The study addresses whether favipiravir can effectively target the coronavirus RdRp to inhibit SARS-CoV-2. Results show that the unusually fast and permissive SARS-CoV/SARS-CoV-2 RdRp readily incorporates favipiravir nucleotides, which then propagate C→U and G→A transition mutations throughout the genome. Infected cell populations displayed a significant rise in overall mutation frequency and specific transition biases alongside decreased infectious yield, supporting lethal mutagenesis as the predominant antiviral mechanism in the coronavirus context. The kinetic characterization reveals that coronavirus RdRp operates at rates exceeding those of other RNA viruses, with a concomitant reduction in fidelity and tolerance for mismatches and analogue incorporation. These properties help explain how favipiravir can be incorporated and retained even in the presence of the ExoN proofreading machinery, ultimately overwhelming viral population fitness. Collectively, the data position the RdRp as a critical vulnerability and support nucleoside analogue strategies for COVID-19 therapy.

This work demonstrates that favipiravir is efficiently incorporated by the fast, low-fidelity SARS-CoV/SARS-CoV-2 RdRp and predominantly inhibits SARS-CoV-2 through lethal mutagenesis, increasing C→U and G→A transitions and reducing infectivity. The polymerase exhibits the highest viral RdRp elongation rates reported, with distinct processivity modes and permissive mismatch incorporation, features that collectively enable nucleoside analogue action despite coronavirus proofreading. These findings validate the coronavirus RdRp as an Achilles heel and support development and optimization of nucleoside analogues for COVID-19. Future work should: (i) quantify in vivo pharmacodynamics and resistance barriers; (ii) define structural bases for analogue selectivity versus ExoN excision; (iii) optimize analogue chemotypes for improved incorporation and retention; and (iv) test rational combinations (e.g., with ExoN modulators) to enhance mutagenesis-driven antiviral efficacy.
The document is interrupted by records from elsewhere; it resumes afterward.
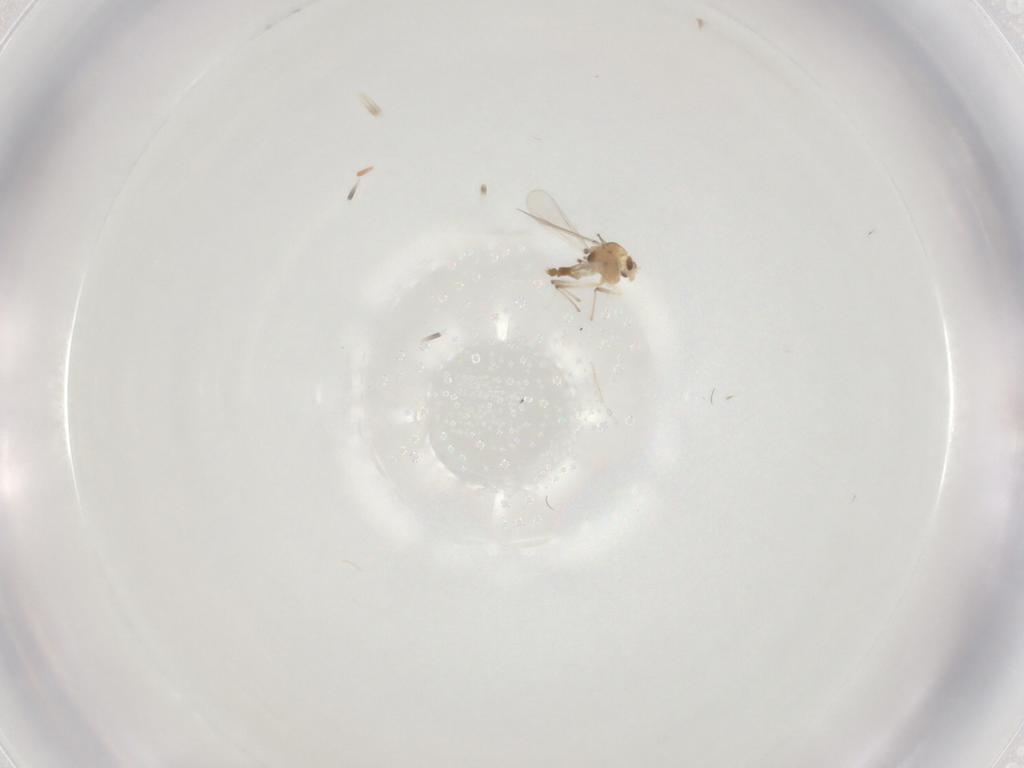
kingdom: Animalia
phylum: Arthropoda
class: Insecta
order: Diptera
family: Chironomidae
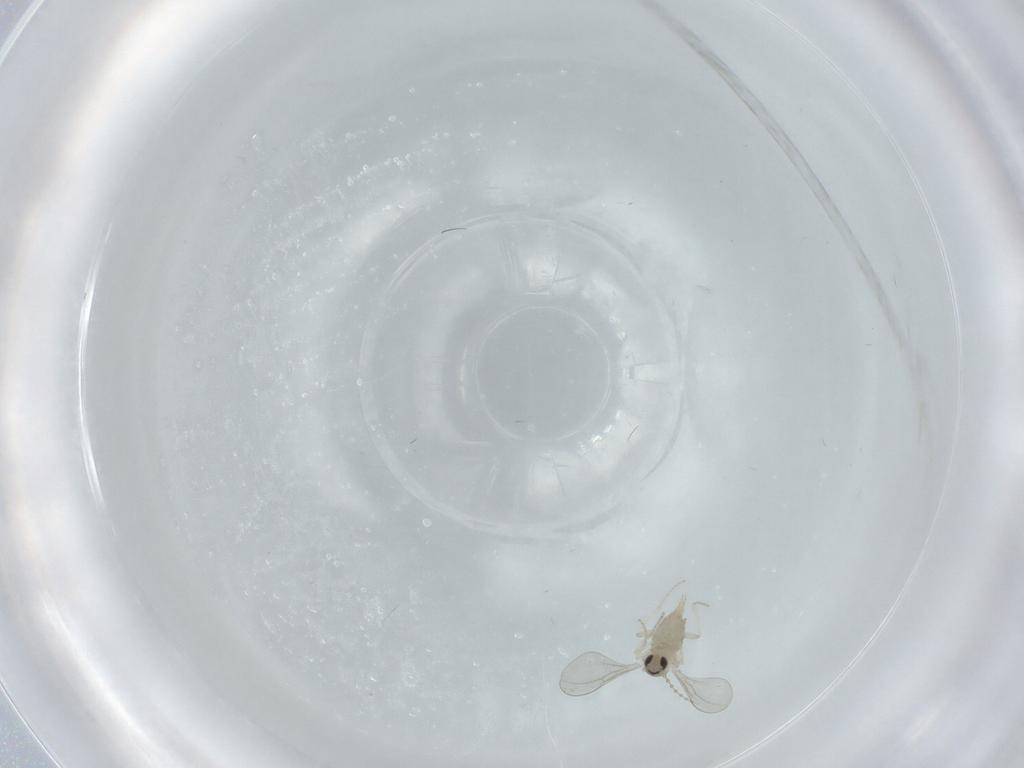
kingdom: Animalia
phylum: Arthropoda
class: Insecta
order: Diptera
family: Cecidomyiidae
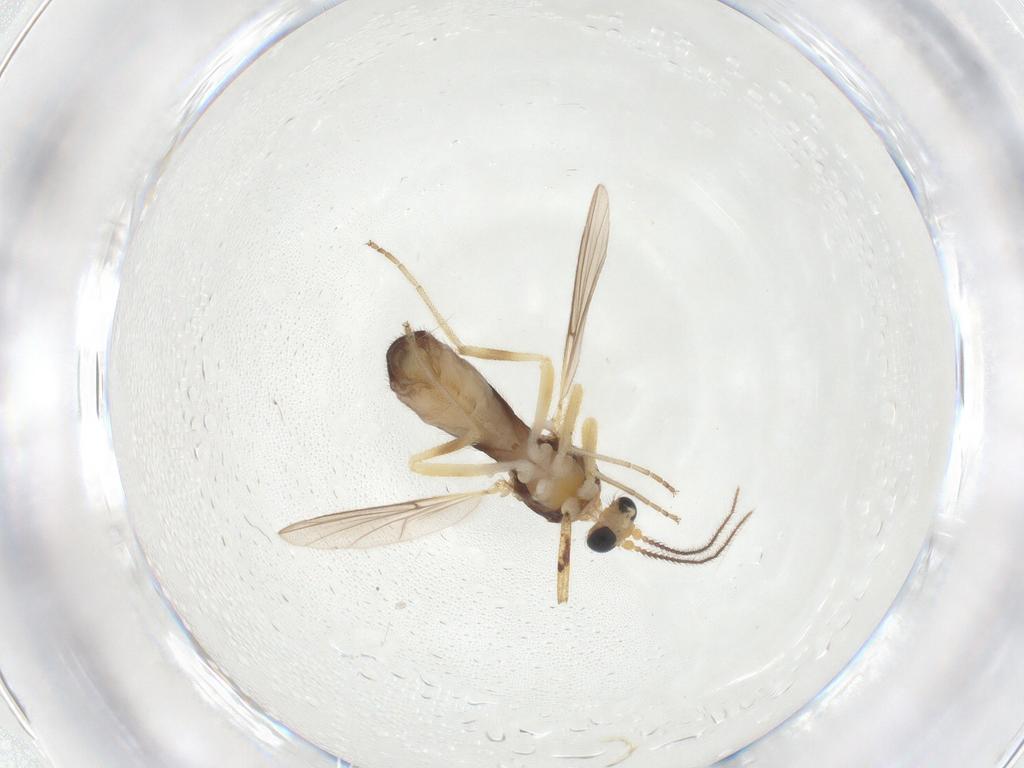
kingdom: Animalia
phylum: Arthropoda
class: Insecta
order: Diptera
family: Ceratopogonidae
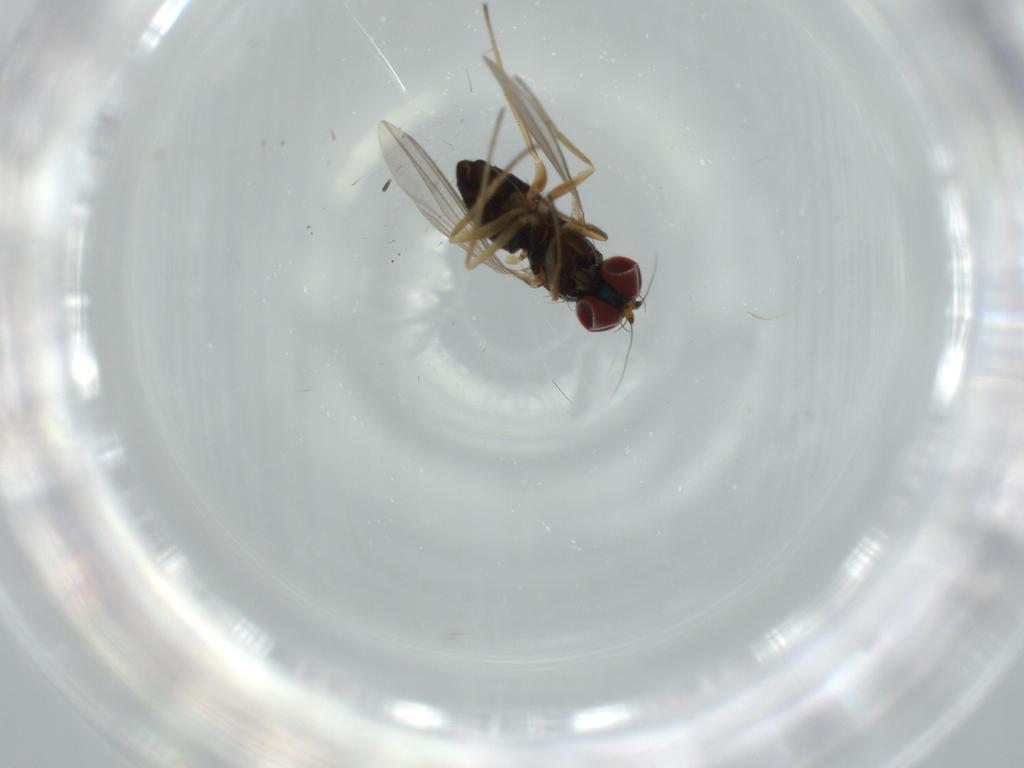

- Most evidence derives from in vitro biochemical assays and cell culture infections; clinical efficacy and safety in humans were not addressed. - While mutagenesis is predominant, the precise contribution of alternative mechanisms (e.g., context-dependent chain termination) was not exhaustively dissected for coronaviruses. - Kinetic measurements were performed under defined assay conditions and extrapolated to physiological temperatures; in vivo polymerase dynamics may differ. - Deep sequencing captures population-level mutation spectra but may underrepresent rare events or context-dependent proofreading effects.